## Your objective:
Each line below needs to be printed again exactly.

## Task inputs:
· · ·

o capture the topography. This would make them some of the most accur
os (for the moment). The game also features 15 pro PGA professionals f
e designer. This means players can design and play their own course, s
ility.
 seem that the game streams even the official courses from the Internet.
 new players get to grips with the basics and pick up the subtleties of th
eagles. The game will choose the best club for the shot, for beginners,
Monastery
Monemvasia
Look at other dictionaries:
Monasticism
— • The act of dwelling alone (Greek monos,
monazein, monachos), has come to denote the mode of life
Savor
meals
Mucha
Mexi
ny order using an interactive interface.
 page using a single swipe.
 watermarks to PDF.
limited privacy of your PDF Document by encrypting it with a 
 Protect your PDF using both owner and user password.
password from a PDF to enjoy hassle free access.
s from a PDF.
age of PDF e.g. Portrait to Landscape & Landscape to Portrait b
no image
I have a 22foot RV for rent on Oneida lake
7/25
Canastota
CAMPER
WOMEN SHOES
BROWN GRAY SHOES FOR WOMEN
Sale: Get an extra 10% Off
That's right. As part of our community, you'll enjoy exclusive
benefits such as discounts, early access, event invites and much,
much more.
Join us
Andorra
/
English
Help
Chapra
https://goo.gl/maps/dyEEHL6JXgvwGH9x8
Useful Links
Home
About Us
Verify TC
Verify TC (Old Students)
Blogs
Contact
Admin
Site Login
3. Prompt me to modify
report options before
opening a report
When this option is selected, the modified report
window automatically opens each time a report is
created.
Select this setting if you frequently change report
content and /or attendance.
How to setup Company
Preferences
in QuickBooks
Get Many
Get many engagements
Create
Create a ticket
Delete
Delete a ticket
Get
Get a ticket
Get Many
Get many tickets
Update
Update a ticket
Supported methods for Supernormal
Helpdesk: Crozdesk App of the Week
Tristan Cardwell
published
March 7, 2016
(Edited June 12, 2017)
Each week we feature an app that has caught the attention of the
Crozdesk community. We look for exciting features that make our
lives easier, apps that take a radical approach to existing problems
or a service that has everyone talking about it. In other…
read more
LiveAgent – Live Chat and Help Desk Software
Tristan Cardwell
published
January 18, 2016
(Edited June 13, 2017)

· · ·

## Task result:
o capture the topography. This would make them some of the most accur
os (for the moment). The game also features 15 pro PGA professionals f
e designer. This means players can design and play their own course, s
ility.
 seem that the game streams even the official courses from the Internet.
 new players get to grips with the basics and pick up the subtleties of th
eagles. The game will choose the best club for the shot, for beginners,
Monastery
Monemvasia
Look at other dictionaries:
Monasticism
— • The act of dwelling alone (Greek monos,
monazein, monachos), has come to denote the mode of life
Savor
meals
Mucha
Mexi
ny order using an interactive interface.
 page using a single swipe.
 watermarks to PDF.
limited privacy of your PDF Document by encrypting it with a 
 Protect your PDF using both owner and user password.
password from a PDF to enjoy hassle free access.
s from a PDF.
age of PDF e.g. Portrait to Landscape & Landscape to Portrait b
no image
I have a 22foot RV for rent on Oneida lake
7/25
Canastota
CAMPER
WOMEN SHOES
BROWN GRAY SHOES FOR WOMEN
Sale: Get an extra 10% Off
That's right. As part of our community, you'll enjoy exclusive
benefits such as discounts, early access, event invites and much,
much more.
Join us
Andorra
/
English
Help
Chapra
https://goo.gl/maps/dyEEHL6JXgvwGH9x8
Useful Links
Home
About Us
Verify TC
Verify TC (Old Students)
Blogs
Contact
Admin
Site Login
3. Prompt me to modify
report options before
opening a report
When this option is selected, the modified report
window automatically opens each time a report is
created.
Select this setting if you frequently change report
content and /or attendance.
How to setup Company
Preferences
in QuickBooks
Get Many
Get many engagements
Create
Create a ticket
Delete
Delete a ticket
Get
Get a ticket
Get Many
Get many tickets
Update
Update a ticket
Supported methods for Supernormal
Helpdesk: Crozdesk App of the Week
Tristan Cardwell
published
March 7, 2016
(Edited June 12, 2017)
Each week we feature an app that has caught the attention of the
Crozdesk community. We look for exciting features that make our
lives easier, apps that take a radical approach to existing problems
or a service that has everyone talking about it. In other…
read more
LiveAgent – Live Chat and Help Desk Software
Tristan Cardwell
published
January 18, 2016
(Edited June 13, 2017)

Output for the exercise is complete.